Spurs F Tim Duncan and a group of teammates early this month filmed their "annual batch of television spots" for San Antonio-based supermarket chain H-E-B, according to Dan McCarney of the SAN ANTONIO EXPRESS-NEWS. The spots have been "recognized on ESPN and SI.com, and the NBA distributes copies to other franchises as an example of how to market athletes." H-E-B Group VP/Marketing & Advertising Cory Basso said that the campaign has "won more than a dozen local and national honors." Basso: “If you look at other (local) commercials around the league, I think we've found a way to come off as fun, original and still about the product. We didn't (copy) anything. We just tried to use humor, use the players' personalities and do something different.” The commercials "began airing in the mid-2000s, with Duncan appearing solo." The tone was "offbeat from the start, but it wasn't until H-E-B began including his teammates that the spots truly took off." The "popular commercials, roughly 30 in all," are produced by Dallas-based The Richards Group. Richards Group Brand Manager Howard Blevins said that the creative process "begins in August, when his team sketches out as many as two dozen rough ideas." With input from "Basso and the Spurs, the pool is narrowed to four or five scripts." Among the "many celebrities" campaign director Chris Smith has worked with, the Spurs "stand out for their willingness to participate." Blevins said that it was Duncan's idea to "wear a tuxedo T-shirt" in a commercial in which a coyote "gets his tongue stuck to an ice sculpture at a black-tie dinner party." Basso "declined to reveal details from this year's commercials," but he did "provide a clue about the much-anticipated inclusion of Kawhi Leonard." Spurs F Matt Bonner "also has a cameo" (SAN ANTONIO EXPRESS-NEWS, 10/22).

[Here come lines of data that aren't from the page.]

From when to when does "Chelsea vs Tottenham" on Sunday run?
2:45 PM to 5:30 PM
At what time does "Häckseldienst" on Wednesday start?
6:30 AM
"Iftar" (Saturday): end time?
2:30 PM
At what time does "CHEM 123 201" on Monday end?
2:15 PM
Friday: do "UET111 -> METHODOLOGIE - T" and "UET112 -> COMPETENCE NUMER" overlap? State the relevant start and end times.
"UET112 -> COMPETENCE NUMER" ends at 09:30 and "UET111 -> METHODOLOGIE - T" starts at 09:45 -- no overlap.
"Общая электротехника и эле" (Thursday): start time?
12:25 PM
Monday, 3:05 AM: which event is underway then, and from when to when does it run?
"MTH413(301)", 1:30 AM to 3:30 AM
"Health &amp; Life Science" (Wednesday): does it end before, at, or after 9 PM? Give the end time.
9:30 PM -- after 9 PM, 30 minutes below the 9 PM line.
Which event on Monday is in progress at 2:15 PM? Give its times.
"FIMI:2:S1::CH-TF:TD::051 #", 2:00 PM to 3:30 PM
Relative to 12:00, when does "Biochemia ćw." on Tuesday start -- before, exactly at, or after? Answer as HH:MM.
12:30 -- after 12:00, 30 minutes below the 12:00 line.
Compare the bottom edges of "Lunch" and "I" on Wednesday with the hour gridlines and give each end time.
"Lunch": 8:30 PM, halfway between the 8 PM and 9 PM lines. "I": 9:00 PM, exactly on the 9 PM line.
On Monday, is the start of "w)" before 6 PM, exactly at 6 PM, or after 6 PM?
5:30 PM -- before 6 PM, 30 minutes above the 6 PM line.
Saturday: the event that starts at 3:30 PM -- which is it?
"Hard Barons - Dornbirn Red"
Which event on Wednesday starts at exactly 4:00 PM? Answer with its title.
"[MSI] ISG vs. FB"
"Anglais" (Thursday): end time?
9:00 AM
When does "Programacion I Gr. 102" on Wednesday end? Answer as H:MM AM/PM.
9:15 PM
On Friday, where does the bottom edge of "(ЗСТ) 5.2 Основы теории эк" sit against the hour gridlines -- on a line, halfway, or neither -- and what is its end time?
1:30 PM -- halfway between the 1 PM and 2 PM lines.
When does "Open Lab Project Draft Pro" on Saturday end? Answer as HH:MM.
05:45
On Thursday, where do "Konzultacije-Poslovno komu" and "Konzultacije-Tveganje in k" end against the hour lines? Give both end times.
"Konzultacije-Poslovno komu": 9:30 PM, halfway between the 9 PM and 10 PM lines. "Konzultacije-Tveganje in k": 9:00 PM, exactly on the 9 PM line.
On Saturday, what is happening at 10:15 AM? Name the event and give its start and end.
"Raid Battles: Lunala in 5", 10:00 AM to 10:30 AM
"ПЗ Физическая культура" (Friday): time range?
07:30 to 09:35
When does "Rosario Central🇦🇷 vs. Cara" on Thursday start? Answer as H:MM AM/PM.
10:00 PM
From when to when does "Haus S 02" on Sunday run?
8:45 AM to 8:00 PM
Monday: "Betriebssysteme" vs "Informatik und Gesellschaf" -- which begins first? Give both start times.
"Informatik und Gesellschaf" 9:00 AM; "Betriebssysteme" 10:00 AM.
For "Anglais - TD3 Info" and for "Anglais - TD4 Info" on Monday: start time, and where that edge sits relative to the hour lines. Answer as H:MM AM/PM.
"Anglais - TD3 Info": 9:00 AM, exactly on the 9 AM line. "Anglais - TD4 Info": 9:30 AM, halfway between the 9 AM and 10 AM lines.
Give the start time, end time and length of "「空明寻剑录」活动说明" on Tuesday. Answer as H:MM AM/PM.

Hockey Canada, the "most influential sports governing body in Canada, is pursuing an ethical sourcing policy for its merchandising partners for hockey sweaters, T-shirts and other fan goods," according to Westhead & Feschuk of the TORONTO STAR. The organization's senior staff last Thursday presented the executive committee "with a proposal to begin discussions with three or four industry watchdogs that monitor suppliers of western retailers in the developing world." Hockey Canada COO Scott Smith said, "We want to keep up to the highest standards of transparency." He added that Hockey Canada staff "plan to contact labour rights groups, including the Workers Rights Consortium in Washington and the Worldwide Responsible Accredited Production, a program enlisted by retailers and manufacturers to certify suppliers are meeting their standards." The move "comes amid increased scrutiny of the international garment industry" (TORONTO STAR, 10/22).